The songs on the album’s second half take wider swings than its first, but they also regularly miss the mark. “Above My Head” is an ambitious track, which sees a rare instance Siew taking the lead in manner reminiscent of the softer material on Periphery‘s Select Difficulty (2016). It’s a largely succesful composition, and more ambitious tracks like it would have been welcome throughout the record. Nevertheless, that extra spark which ignited Polaris’s earlier material. Crooner “Martyr (Waves)” feels utterly contrived and the albums remaining two tracks come across as both unremarkable and undercooked. Perhaps it’s an unfair case of “damned if you do, damned if you don’t”, or perhaps some of the material on The Death of Me just needed a bit more refinement and a touch less calculation. The album probably would have been more effective had its strongest offerings been released as a five-or-six track EP – perhaps comprised of its first half, with the pounding “Creatures of Habit” replacing lackluster hardcore single “Hypermania”, and perhaps “Above My Head” in place of “Vegabond” – which would have also allowed for greater development of its weaker material.
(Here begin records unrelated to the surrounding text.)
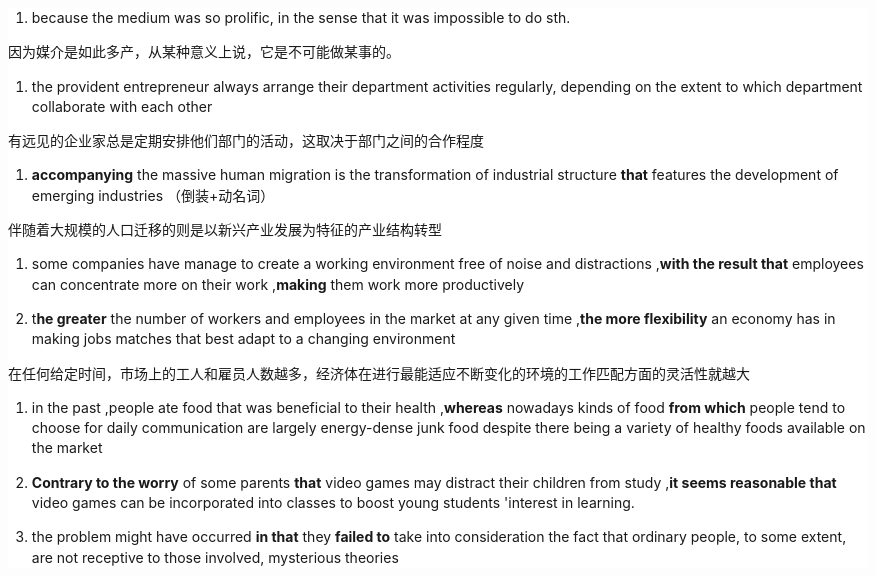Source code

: 1. because the medium was so prolific, in the sense that it was impossible to do sth.

 因为媒介是如此多产，从某种意义上说，它是不可能做某事的。

1. the provident entrepreneur always arrange their department activities regularly, depending on the extent to which department collaborate with each other

有远见的企业家总是定期安排他们部门的活动，这取决于部门之间的合作程度

1. **accompanying**  the massive human migration is the transformation of industrial structure **that** features the development of emerging industries （倒装+动名词）

伴随着大规模的人口迁移的则是以新兴产业发展为特征的产业结构转型

1. some companies have manage to create a working environment free of noise and distractions ,**with the result that** employees can concentrate more on their work ,**making** them  work more productively

1. t**he greater** the number of workers and employees in the market at any given time ,**the more flexibility** an economy has in making jobs matches that best adapt to a changing environment 

在任何给定时间，市场上的工人和雇员人数越多，经济体在进行最能适应不断变化的环境的工作匹配方面的灵活性就越大

1. in the past ,people ate food that was beneficial to their health ,**whereas** nowadays kinds of food **from which** people tend to choose for daily communication are largely energy-dense junk food despite there being a variety of healthy foods available on the market 

1. **Contrary to the worry** of some parents **that** video games may distract their children from study ,**it seems reasonable that** video games can be incorporated into classes to boost young students 'interest in learning.

1. the problem might have occurred **in that** they **failed to** take into consideration the fact that ordinary people, to some extent, are not receptive to those involved, mysterious theories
The Death of Me is the sound of a band admirably reaching toward more expansive territory, only to often find themselves fully extended and coming up (just) short. It’s by no means a letdown. However, it also winds up feeling less than the sum of its parts and, for the first time, begins to reveal some of the cracks in Polaris’s compositional facade. Nevertheless, it will likely turn out to be a transitional record in rising superstars’ catelogue, and it contains more than enough successful moments to see them through to the next stage of their evolution. When it’s good, The Death of Me is really good, and its strongest material should put every band Polaris are currently sub-headlining firmly on notice.